Working the campaign was a great privilege. We put the case against California's dysfunctional death penalty into the public conversation and I have no doubt that when our message sinks in, it will prevail. It was a lot to ask to get people to change relatively unconsidered instinctive reactions in the short span of one election. But we put Californians well onto the path of believing that we can have safety and justice without the state being in the killing business. We'll get there.

Stored items:
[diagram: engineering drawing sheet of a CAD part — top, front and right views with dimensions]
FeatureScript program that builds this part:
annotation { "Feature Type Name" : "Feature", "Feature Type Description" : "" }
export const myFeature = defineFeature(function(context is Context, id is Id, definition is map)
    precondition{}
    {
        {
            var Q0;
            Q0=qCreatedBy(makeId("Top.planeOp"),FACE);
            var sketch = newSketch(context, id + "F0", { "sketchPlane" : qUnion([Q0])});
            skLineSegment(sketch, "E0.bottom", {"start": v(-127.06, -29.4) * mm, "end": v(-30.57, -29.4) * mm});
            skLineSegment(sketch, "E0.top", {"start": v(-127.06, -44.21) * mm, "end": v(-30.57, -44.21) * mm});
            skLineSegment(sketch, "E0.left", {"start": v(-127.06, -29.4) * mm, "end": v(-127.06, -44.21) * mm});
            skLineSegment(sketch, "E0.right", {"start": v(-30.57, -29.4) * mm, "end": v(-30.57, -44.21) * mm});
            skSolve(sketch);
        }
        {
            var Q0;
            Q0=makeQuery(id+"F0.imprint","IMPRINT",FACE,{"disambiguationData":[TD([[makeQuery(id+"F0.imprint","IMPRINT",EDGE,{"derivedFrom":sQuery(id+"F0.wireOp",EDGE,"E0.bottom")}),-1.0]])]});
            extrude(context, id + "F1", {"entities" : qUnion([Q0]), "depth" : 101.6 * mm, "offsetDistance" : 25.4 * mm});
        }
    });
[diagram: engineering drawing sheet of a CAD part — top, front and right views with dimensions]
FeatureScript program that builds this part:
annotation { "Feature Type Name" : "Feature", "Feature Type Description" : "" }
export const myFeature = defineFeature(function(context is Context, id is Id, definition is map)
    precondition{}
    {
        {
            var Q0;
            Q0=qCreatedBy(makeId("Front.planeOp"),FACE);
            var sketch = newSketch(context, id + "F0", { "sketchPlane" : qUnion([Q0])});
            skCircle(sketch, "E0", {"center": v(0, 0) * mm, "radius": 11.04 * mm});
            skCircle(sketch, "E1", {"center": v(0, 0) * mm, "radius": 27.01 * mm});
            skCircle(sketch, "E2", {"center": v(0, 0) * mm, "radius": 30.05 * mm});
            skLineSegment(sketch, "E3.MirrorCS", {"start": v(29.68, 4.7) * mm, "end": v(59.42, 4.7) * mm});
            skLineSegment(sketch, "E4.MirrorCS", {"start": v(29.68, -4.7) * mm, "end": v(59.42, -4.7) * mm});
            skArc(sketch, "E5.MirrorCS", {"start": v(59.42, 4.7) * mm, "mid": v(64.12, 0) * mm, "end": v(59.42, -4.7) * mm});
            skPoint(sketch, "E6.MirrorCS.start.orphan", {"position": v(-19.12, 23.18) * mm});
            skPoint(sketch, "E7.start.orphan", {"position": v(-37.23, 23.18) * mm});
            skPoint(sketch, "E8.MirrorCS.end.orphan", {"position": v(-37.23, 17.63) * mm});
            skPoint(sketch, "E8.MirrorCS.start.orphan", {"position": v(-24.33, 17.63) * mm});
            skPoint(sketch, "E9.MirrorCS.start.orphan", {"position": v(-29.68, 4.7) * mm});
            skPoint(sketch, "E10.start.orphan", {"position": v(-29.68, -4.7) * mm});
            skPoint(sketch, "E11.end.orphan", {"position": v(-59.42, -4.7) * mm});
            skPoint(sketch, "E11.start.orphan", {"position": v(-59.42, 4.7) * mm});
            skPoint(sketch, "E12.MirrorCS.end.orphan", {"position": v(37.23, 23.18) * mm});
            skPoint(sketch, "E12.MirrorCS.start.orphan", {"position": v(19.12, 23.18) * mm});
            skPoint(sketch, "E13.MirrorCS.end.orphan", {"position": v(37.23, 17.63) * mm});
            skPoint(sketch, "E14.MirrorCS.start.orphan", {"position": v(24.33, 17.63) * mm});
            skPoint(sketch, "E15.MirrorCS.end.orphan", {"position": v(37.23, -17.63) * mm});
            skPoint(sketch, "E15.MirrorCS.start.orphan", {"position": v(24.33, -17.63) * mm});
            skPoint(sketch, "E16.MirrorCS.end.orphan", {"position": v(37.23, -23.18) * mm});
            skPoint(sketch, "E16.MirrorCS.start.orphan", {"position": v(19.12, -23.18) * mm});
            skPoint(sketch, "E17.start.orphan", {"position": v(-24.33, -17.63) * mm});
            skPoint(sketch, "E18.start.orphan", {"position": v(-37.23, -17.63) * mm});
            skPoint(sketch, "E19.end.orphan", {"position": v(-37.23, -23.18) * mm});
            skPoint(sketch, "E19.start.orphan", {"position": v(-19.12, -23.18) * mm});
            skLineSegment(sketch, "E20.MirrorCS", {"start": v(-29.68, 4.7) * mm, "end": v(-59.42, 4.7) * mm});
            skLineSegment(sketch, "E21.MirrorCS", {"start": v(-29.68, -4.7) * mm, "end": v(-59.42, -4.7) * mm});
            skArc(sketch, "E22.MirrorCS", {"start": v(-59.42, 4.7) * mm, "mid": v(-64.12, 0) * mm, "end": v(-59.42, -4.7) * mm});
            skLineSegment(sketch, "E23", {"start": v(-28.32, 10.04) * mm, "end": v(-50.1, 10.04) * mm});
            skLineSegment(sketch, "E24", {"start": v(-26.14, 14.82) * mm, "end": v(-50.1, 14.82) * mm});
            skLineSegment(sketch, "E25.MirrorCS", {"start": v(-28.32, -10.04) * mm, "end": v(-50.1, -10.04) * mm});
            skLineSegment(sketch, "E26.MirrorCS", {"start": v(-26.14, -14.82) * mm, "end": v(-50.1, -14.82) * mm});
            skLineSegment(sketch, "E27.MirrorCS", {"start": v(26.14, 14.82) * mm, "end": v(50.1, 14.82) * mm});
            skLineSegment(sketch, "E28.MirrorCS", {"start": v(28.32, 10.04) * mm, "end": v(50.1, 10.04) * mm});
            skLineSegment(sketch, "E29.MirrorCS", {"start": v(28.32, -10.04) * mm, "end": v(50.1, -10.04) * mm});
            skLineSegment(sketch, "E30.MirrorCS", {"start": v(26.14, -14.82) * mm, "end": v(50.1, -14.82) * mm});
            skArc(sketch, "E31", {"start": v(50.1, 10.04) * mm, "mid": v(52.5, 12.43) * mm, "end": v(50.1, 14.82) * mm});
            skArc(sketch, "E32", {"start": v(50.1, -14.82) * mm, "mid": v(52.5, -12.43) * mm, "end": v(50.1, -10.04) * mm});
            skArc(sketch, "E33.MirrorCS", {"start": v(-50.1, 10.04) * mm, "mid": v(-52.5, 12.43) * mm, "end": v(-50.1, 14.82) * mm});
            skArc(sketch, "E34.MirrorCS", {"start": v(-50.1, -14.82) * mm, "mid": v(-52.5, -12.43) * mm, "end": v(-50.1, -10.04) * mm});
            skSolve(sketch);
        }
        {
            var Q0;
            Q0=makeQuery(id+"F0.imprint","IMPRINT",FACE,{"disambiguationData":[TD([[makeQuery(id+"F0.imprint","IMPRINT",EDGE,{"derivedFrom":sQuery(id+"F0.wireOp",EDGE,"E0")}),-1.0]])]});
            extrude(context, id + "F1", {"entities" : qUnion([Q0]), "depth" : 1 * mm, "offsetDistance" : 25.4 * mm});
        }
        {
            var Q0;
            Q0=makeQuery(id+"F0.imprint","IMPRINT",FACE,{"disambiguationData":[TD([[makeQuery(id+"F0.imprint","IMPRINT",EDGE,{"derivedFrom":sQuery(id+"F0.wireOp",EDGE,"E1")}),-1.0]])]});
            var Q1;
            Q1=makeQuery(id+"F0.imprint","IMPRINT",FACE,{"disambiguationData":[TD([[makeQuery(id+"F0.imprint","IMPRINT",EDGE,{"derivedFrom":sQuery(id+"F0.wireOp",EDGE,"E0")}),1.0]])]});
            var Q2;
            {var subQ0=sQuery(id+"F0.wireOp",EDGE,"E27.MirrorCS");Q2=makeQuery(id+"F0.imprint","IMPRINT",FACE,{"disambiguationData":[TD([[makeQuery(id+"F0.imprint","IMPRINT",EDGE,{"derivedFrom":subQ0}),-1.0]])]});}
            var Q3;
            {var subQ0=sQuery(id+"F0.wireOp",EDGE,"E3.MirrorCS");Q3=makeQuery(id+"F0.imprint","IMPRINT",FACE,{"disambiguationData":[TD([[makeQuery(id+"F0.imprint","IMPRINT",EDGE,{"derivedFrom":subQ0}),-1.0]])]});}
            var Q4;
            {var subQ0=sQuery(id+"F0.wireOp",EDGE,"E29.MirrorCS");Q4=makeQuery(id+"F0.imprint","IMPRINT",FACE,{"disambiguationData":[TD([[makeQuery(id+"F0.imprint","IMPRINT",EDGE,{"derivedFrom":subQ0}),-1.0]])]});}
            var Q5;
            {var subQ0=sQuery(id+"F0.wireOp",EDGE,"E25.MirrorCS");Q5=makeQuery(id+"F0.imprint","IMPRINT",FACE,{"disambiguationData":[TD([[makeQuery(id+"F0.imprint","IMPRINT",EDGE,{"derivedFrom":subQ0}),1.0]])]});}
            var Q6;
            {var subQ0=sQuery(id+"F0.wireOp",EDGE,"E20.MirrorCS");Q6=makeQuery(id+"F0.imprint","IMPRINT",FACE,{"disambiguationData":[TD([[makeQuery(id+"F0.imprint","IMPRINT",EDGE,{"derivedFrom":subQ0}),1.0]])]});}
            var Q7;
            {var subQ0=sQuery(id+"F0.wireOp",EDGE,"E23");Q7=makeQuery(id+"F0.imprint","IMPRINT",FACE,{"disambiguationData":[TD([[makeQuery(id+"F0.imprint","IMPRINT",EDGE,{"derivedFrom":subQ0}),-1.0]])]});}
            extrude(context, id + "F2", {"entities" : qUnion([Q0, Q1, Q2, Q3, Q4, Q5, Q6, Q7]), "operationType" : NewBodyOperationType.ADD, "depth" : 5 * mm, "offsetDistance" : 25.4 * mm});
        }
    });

WORK TO COMPLETE: In the passage about the death penalty campaign, what did the campaign put Californians on the path to believing?

SOLUTION TO THIS PROBLEM: That they can have safety and justice without the state being in the killing business.